Run a Progressive Race
Start slow and speed up every mile or few miles. “But isn’t that how a race should be run anyway?” Not necessarily. Depending on training and the course, even splits may be the best option if a runner is trying to hit a certain time. Keep in mind though, these goals aren’t about hitting a time goal because those time goals have gone out the window. Choose an easy pace to start and progress by feel during the race. The goal is to run a progressive race, not to PR. I took this approach when running the Emerald City Half Marathon in 2015. While I was in shape from my current marathon training at the time, this was not a goal race and I didn’t want to go all out since I was using it as part of my long run for the day.

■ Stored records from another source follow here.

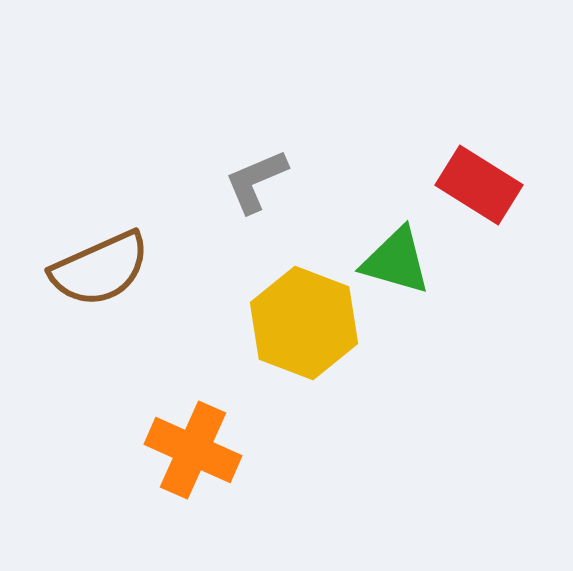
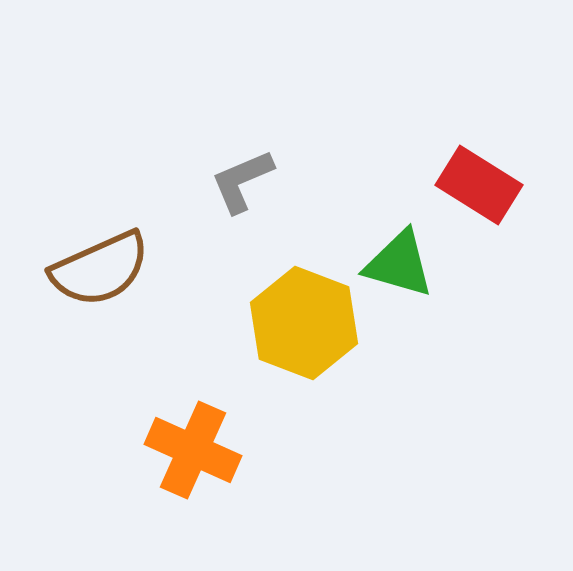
gray L-shape: moved 14 px left
green triangle: moved 3 px right, 3 px down
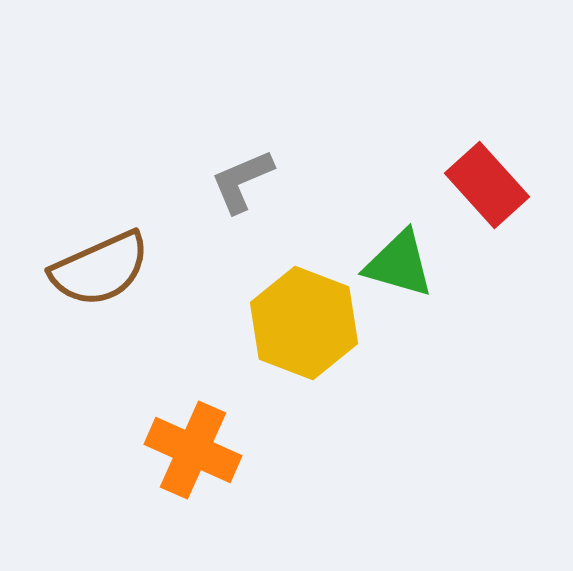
red rectangle: moved 8 px right; rotated 16 degrees clockwise
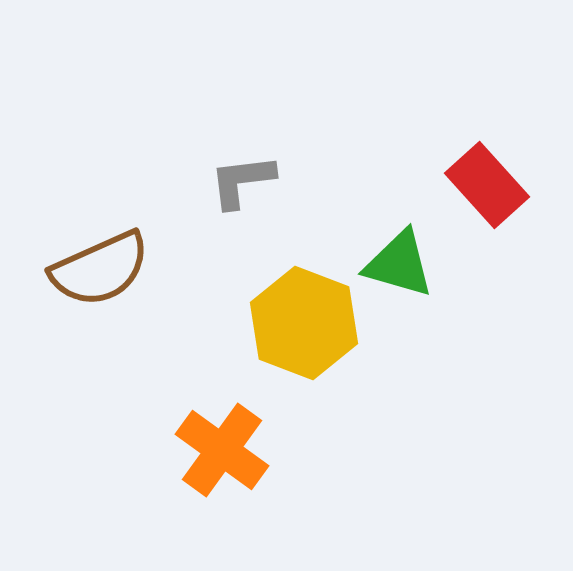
gray L-shape: rotated 16 degrees clockwise
orange cross: moved 29 px right; rotated 12 degrees clockwise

My result was not a PR and not even my second best half marathon time, but I had a blast and it felt good to go out and use some speed without pushing myself to my max.

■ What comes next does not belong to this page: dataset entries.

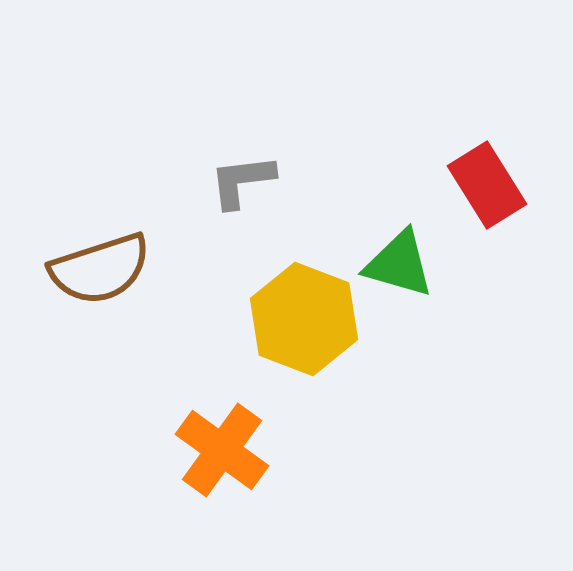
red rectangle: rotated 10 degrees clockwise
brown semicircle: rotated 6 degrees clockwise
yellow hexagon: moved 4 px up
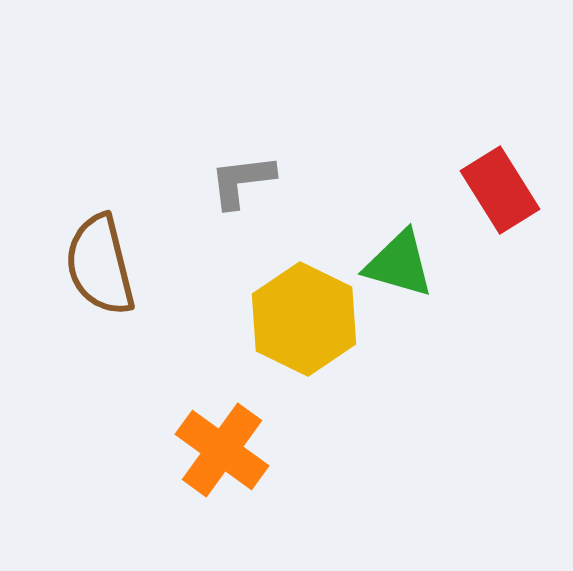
red rectangle: moved 13 px right, 5 px down
brown semicircle: moved 4 px up; rotated 94 degrees clockwise
yellow hexagon: rotated 5 degrees clockwise
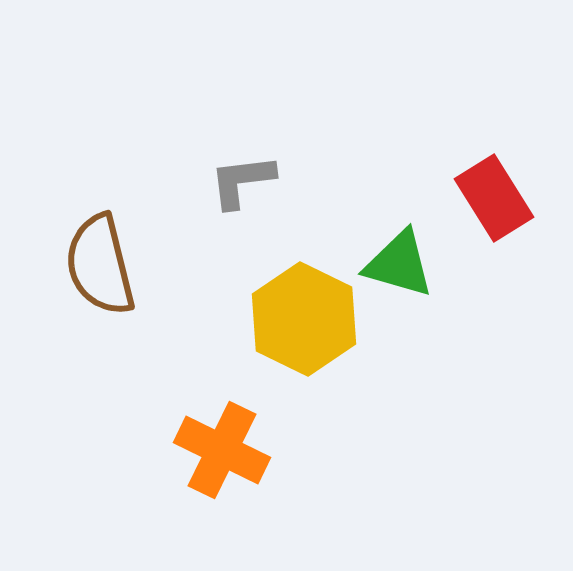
red rectangle: moved 6 px left, 8 px down
orange cross: rotated 10 degrees counterclockwise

Run with a Pace Group to Motivate Other Runners
The Capital City Half Marathon is a fantastic race here in Columbus (and the site of the 2016 & 2017 US Half Marathon National Championship). It was my first half marathon ever and I ran it again a few years later just for fun. There is a lot of hoopla, celebration, and a huge (actually kind of gaudy) medal. Since there is no full marathon for this race, it makes the half marathon feel extra special. That being said, if you’ve run it once or twice, then you’re probably moving on to another race for a goal race whether it be another half or a spring full. The pacers for this race are made up of pace coaches from my running club and one year one of the coaches I had run with in training was pacing the 2:00 pace group. Your probably see where this is going – he was pacing a group full of runners trying to break that 2:00 mark. A bunch of my friends registered for the race to run with the 2:00 pace group and keep them motivated and excited throughout the race. This was a huge step down in finish time for most of those runners, but that’s not what running that race was about for them. They all reported having a blast by being there to experience other runners reach their huge goal. Pace groups are usually packed full of runners going for a PR, so even if that goal time is not anywhere near your PR, get with the group and spend the race motivating and cheering on those runners that are going for a PR. After all, running is a team sport.
Run without Walking
At face value this may seem really silly, but think about it – after those first few initial “just running to finish” races, most of us pushing for a big PR in a longer-distance race stop at some point during the race. It may be to refill a water bottle, get a good drink at a water station, or just to catch our breath for a moment and regroup. If training hasn’t gone as planned, just running from start to finish may be a huge accomplishment. So set a goal to run a steady pace and run every step of the race. Sometimes I think back to my first half marathon and realize how hard my pace felt for that race compared to how that pace feels now, but I know I ran every step of that race which was a huge accomplishment for me. Maybe you didn’t have the training to give you the speed for your upcoming race, but if you have enough endurance built then focus on that!
Run by Feel
I mean really, run by feel. Just go out and enjoy the race. Run a comfortably-hard pace that feels right and check in with yourself every mile to determined how you feel. Glance at your watch every mile split if you want, but don’t stay glued to your watch. Even better – just run without your watch. Go in with no expectation and just have fun. If your race is a half marathon or shorter, you may end up surprising yourself!
Have you ever had to use an alternative goal when training didn’t go as planned?